Published 4:00 am Thursday, December 29, 2011

An animal sanctuary in Florida has announced the death of a chimpanzee it says was Cheetah, one of the most famous animal stars of the 1930s, who appeared with Johnny Weissmuller in Depression-era adventure films like “Tarzan the Ape Man” and “Tarzan and His Mate.” But the announcement drew skepticism and recalled a previous incident of mistaken chimpanzee identity.

Debbie Cobb, the outreach director at the Suncoast Primate Sanctuary in Palm Harbor, Fla., where this chimpanzee lived, told The Tampa Tribune that he was about 80 years old and died Saturday of kidney failure.

In the Tarzan film series, whose golden age spanned 1932 to 1948, Cheetah (sometimes spelled without the final “h”), was a comic and sympathetic sidekick whose intelligence sometimes seemed to rival that of his human co-stars like Weissmuller (who played the titular jungle lord) and Maureen O’Sullivan (who portrayed his civilized love interest, Jane). The sanctuary said it believed that its Cheetah appeared in the films made between 1932 and 1934.

Cobb told The Tribune that the Suncoast Primate Sanctuary received Cheetah from Weissmuller’s estate in Ocala, Fla., around 1960. Of the 15 chimpanzees kept at the sanctuary, she said Cheetah was the most famous and an outgoing ape with a gentle personality who had long outlived the 35 to 45 years that chimpanzees typically survive in captivity.

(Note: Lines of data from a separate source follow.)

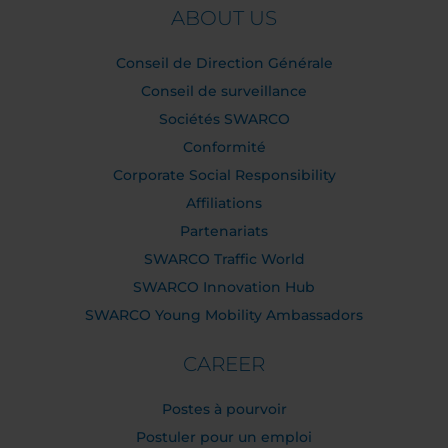
ABOUT US
Conseil de Direction Générale
Conseil de surveillance
Sociétés SWARCO
Conformité
Corporate Social Responsibility
Affiliations
Partenariats
SWARCO Traffic World
SWARCO Innovation Hub
SWARCO Young Mobility Ambassadors
CAREER
Postes à pourvoir
Postuler pour un emploi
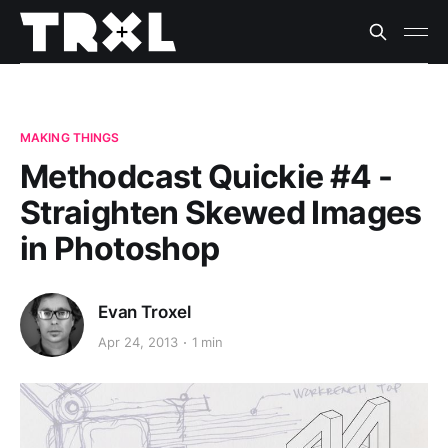
MAKING THINGS
Methodcast Quickie #4 -
Straighten Skewed Images
in Photoshop
Evan Troxel
Apr 24, 2013
1 min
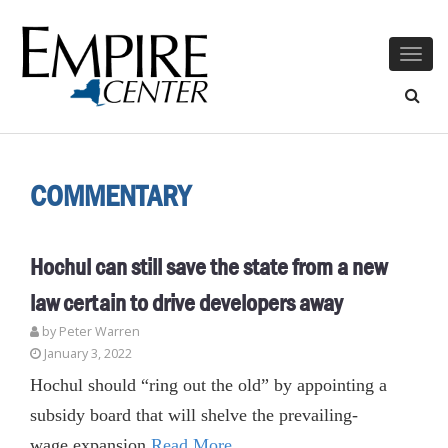
Togg
navig
COMMENTARY
Hochul can still save the state from a new
law certain to drive developers away
by Peter Warren
January 3, 2022
Hochul should “ring out the old” by appointing a
subsidy board that will shelve the prevailing-
wage expansion
Read More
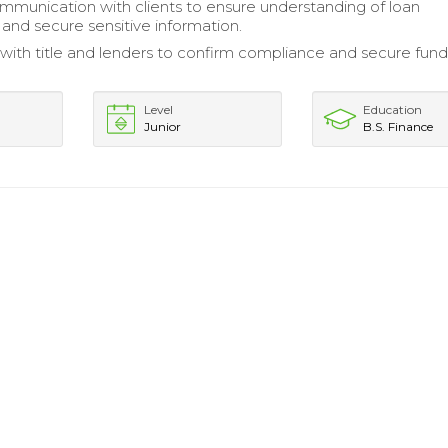
mmunication with clients to ensure understanding of loan
nd secure sensitive information.
with title and lenders to confirm compliance and secure fund
Level
Education
Junior
B.S. Finance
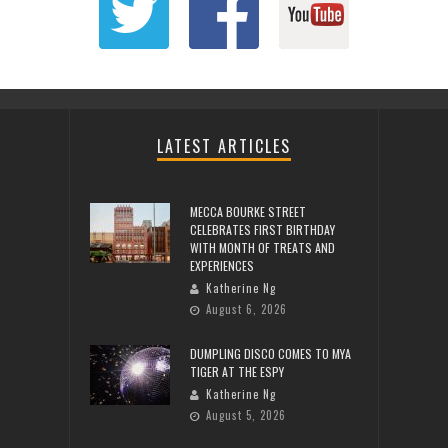
LATEST ARTICLES
MECCA BOURKE STREET
CELEBRATES FIRST BIRTHDAY
WITH MONTH OF TREATS AND
EXPERIENCES
Katherine Ng
August 6, 2026
DUMPLING DISCO COMES TO MYA
TIGER AT THE ESPY
Katherine Ng
August 5, 2026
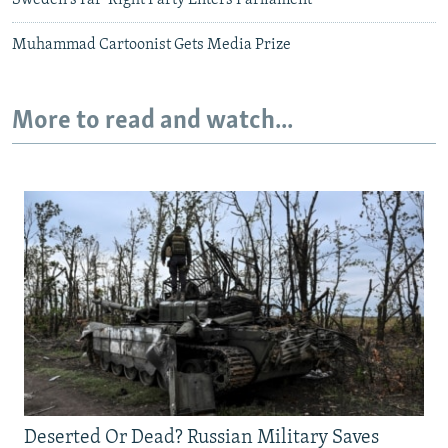
Sweden's Far-Right Party Enters Parliament
Muhammad Cartoonist Gets Media Prize
More to read and watch...
Deserted Or Dead? Russian Military Saves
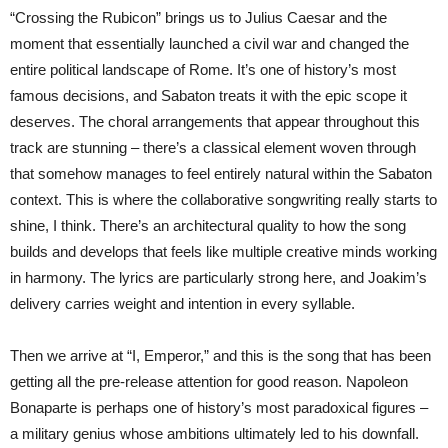
“Crossing the Rubicon” brings us to Julius Caesar and the
moment that essentially launched a civil war and changed the
entire political landscape of Rome. It’s one of history’s most
famous decisions, and Sabaton treats it with the epic scope it
deserves. The choral arrangements that appear throughout this
track are stunning – there’s a classical element woven through
that somehow manages to feel entirely natural within the Sabaton
context. This is where the collaborative songwriting really starts to
shine, I think. There’s an architectural quality to how the song
builds and develops that feels like multiple creative minds working
in harmony. The lyrics are particularly strong here, and Joakim’s
delivery carries weight and intention in every syllable.
Then we arrive at “I, Emperor,” and this is the song that has been
getting all the pre-release attention for good reason. Napoleon
Bonaparte is perhaps one of history’s most paradoxical figures –
a military genius whose ambitions ultimately led to his downfall.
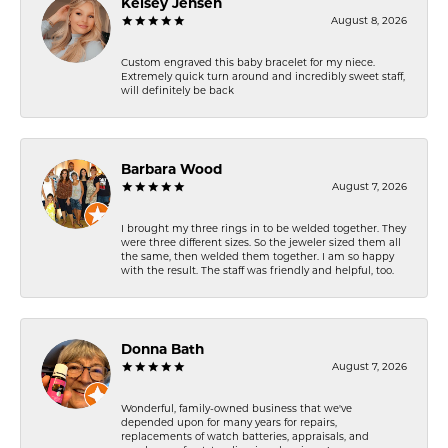
Kelsey Jensen
August 8, 2026
Custom engraved this baby bracelet for my niece.
Extremely quick turn around and incredibly sweet staff,
will definitely be back
Barbara Wood
August 7, 2026
I brought my three rings in to be welded together. They
were three different sizes. So the jeweler sized them all
the same, then welded them together. I am so happy
with the result. The staff was friendly and helpful, too.
Donna Bath
August 7, 2026
Wonderful, family-owned business that we've
depended upon for many years for repairs,
replacements of watch batteries, appraisals, and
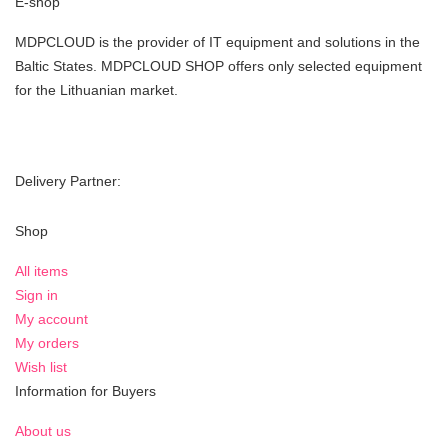
E-shop
MDPCLOUD is the provider of IT equipment and solutions in the
Baltic States. MDPCLOUD SHOP offers only selected equipment
for the Lithuanian market.
Delivery Partner:
Shop
All items
Sign in
My account
My orders
Wish list
Information for Buyers
About us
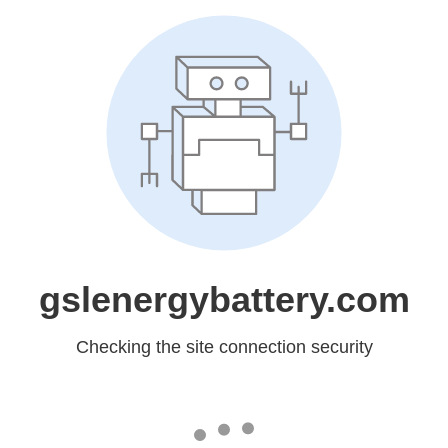
gslenergybattery.com
Checking the site connection security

“He was very compassionate,” Cobb said. “He could tell if I was having a good day or a bad day. He was always trying to get me to laugh if he thought I was having a bad day. He was very in tune to human feelings.”

Dr. Steve Ross, assistant director of the Lester E. Fisher Center for the Study and Conservation of Apes at the Lincoln Park Zoo in Chicago, said he found it “very improbable” that a chimpanzee who appeared in films in the 1930s would still be alive in 2011.

“To live into your 70s is really pushing the limits of chimp biology,” Ross said in a telephone interview. “Eighty is tough to swallow.”